● **LEESTEKST**:
════════
De energievoorziening
|
19 jul.2005 |
De discussie over de energievoorziening is in feite beperkt tot de discussie
over kernenergie in vergelijking tot de verbranding van fossiele brandstoffen.
Andere vormen van energievoorziening worden wel ontwikkeld, maar het duurt
tientallen jaren voordat ze maar zelfs in de buurt komen van de hoeveelheden
nodig om mee te tellen. Praten over alternatieve energievormen gaan altijd
gepaard met opmerkingen over beperking van het energieverbruik, maar die
opmerkingen zijn onzin - ieder plan dat een substantiƫle vermindering van het
energieverbruik inhoudt is in de huidige politieke en maatschappelijke
omstandigheden onhaalbaar, omdat zelfs de meest voor de hand liggende en minst
ingrijpende vorm, beperking van het autogebruik, volstrekt ondenkbaar is.
De reden dat kernenergie niet meer gebruikt wordt is bekend: het risico op een
ongeluk. Dit is argument is onzin, in de betekenis van onzin als gedefinieerd
als in Termen
: een uitspraak die niet aan iets anders gerelateerd wordt. Een beoordeling van
het risico van kernenergie is uitsluitend en alleen zinnig als men het
vergelijkt met het risico van andere energievormen, en met name de huidige vorm:
verbranding van fossiele brandstoffen.
════════
● **VERZAMELDE GEGEVENS**:
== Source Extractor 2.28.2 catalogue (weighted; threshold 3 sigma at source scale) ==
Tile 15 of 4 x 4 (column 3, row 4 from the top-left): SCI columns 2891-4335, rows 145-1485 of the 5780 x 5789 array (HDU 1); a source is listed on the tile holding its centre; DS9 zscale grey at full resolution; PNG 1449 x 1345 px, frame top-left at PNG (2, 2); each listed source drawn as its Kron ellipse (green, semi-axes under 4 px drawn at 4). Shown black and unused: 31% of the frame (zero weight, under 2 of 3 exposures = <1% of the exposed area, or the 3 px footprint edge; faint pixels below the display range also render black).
════════
● **OPDRACHT**:
Geef in drie zinnen een samenvatting van de tekst over de energievoorziening.

● **OPLOSSING**:
De discussie over de energievoorziening beperkt zich in feite tot kernenergie tegenover de verbranding van fossiele brandstoffen, want andere energievormen hebben nog tientallen jaren nodig voordat ze in de buurt komen van de benodigde hoeveelheden. Opmerkingen over beperking van het energieverbruik zijn onzin, omdat elk plan voor een substantiële vermindering onder de huidige politieke en maatschappelijke omstandigheden onhaalbaar is, aangezien zelfs beperking van het autogebruik volstrekt ondenkbaar is. Kernenergie wordt niet meer gebruikt vanwege het risico op een ongeluk, maar dat risico is alleen zinnig te beoordelen in vergelijking met het risico van andere energievormen, met name de verbranding van fossiele brandstoffen.